Dabei unterschlägt Krakow freilich Beiträge im Spiegel oder des ARD-Magazins „Planet Wissen“. Dort wird auf der Grundlage gesicherter Fakten die Verbindung Wielands zum NS-Regime hergestellt. Mehr noch: Er wird als Adolf Hitlers Liebling in Bayreuth beschrieben. Das geschieht unter anderem, weil Hitler Wieland höchstselbst vom Wehrdienst befreite, ihm zum 18. Geburtstag einen Mercedes schenkte und er 1944/45 gemeinsam mit seinem Schwager und SS-Obersturmbannführer Bodo Lafferentz eine leitende Funktion im KZ-Außenlager Bayreuth innehatte. Von Letzterem wusste das Gericht im Entnazifizierungsverfahren, in dem der Wagner-Enkel als „Mitläufer“ zu einer Geldstrafe verurteilt wurde, jedoch nichts. Er hatte es – wie auch seinen heißen Draht zu Hitler – erfolgreich unter den Tisch gekehrt.

Nun lässt sich über Wieland, weil Ideologie-Nachweise fehlen und er sich später von seiner Nazi-Verwandtschaft distanzierte, noch vortrefflich streiten. Umso klarer ist aber die Rolle seiner Mutter Winifred Wagner, die Hitler und seine rassistische Ideologie verehrte und ihn unterstützte. Als Dank erhob dieser Bayreuth wiederum zu „Kriegsfestspielen“, an denen sich auch Wieland beteiligte.
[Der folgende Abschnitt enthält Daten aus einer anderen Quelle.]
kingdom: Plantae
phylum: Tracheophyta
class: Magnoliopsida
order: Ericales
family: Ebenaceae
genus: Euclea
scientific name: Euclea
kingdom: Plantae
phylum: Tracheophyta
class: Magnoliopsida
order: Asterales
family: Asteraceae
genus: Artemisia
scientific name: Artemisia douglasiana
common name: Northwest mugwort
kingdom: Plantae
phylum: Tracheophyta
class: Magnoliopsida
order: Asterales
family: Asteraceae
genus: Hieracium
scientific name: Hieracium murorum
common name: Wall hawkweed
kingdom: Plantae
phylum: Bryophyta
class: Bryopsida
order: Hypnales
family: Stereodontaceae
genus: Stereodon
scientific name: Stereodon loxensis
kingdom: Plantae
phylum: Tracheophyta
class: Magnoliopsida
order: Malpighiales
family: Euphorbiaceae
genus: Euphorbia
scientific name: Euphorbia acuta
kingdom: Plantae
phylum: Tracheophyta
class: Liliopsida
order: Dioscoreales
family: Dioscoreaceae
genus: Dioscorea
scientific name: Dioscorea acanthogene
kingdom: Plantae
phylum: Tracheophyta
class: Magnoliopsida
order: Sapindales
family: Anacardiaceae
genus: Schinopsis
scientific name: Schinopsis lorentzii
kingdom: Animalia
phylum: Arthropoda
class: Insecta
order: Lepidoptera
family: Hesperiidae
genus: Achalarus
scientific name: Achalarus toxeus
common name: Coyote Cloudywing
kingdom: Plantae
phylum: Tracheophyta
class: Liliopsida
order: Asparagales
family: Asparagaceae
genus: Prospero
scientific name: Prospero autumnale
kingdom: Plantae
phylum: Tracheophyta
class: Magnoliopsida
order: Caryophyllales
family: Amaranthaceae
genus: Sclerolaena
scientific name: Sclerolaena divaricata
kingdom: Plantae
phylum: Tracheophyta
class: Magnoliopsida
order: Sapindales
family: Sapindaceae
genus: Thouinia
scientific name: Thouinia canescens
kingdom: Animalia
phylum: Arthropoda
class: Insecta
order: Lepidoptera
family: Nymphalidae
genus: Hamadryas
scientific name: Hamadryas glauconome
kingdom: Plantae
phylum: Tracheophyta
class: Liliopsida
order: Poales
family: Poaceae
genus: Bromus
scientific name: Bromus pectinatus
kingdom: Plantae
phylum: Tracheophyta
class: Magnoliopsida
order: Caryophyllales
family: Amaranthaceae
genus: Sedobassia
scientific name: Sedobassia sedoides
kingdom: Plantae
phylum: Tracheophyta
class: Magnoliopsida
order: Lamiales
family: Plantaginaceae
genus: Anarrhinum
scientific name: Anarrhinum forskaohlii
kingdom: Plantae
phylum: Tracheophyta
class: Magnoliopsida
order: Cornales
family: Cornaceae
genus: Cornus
Dummerweise wirbt der Altenburger Wagner-Flyer nun aber genau damit, dass Wieland durch das Engagement seiner Mutter und Goebbels sowie Hitlers Wehrdienstbefreiung in die Skatstadt kam und am heutigen Landestheater als Bühnenbildner und Regisseur wirkte. Und damit, dass er mit zum Teil blutigem Geld des NS-Regimes in der Hochphase des Krieges opulente Opern wie den „Ring der Nibelungen“ inszenierte.

 

Krakow: „Nichts weiter zu dem Thema zu sagen“

Dazu wollte Krakow jedoch keine Stellung beziehen. Jeglichen Nachfragen, warum mit Winifred Wagner, der NS-Reichsregierung und der von ihr mitfinanzierten Altenburger Inszenierungen geworben wird, entzog sich der Wagner-Verbandschef. Er habe „nichts weiter zu dem Thema zu sagen“. Damit machte er es sich ebenso leicht wie das Altenburg-Geraer Theater, das zunächst erklärte hatte, nur der Passus mit der Reichsregierung sei „freilich etwas unglücklich gewählt“.

Ganz aus der Verantwortung nahm dann Generalintendant Kay Kuntze sein Haus: Der Flyer sei weder vom Theater herausgegeben, noch mit ihm inhaltlich abgestimmt worden. Für weitere Fragen verwies er wiederum an die Richard-Wagner-Stiftung... Der Verantwortung für den unreflektierten Umgang mit der Geschichte entzog sich bisher auch der Autor der betreffenden Zeilen, Frieder Krause, obwohl sich seine Urheberschaft wörtlich und gedanklich anhand seiner eigenen Recherche-Unterlagen belegen lässt. Der Ex-Chef des Altenburger Theatervereins ist sogar der Meinung, dass die Skatstadt mit allem werben müsse, was sie habe.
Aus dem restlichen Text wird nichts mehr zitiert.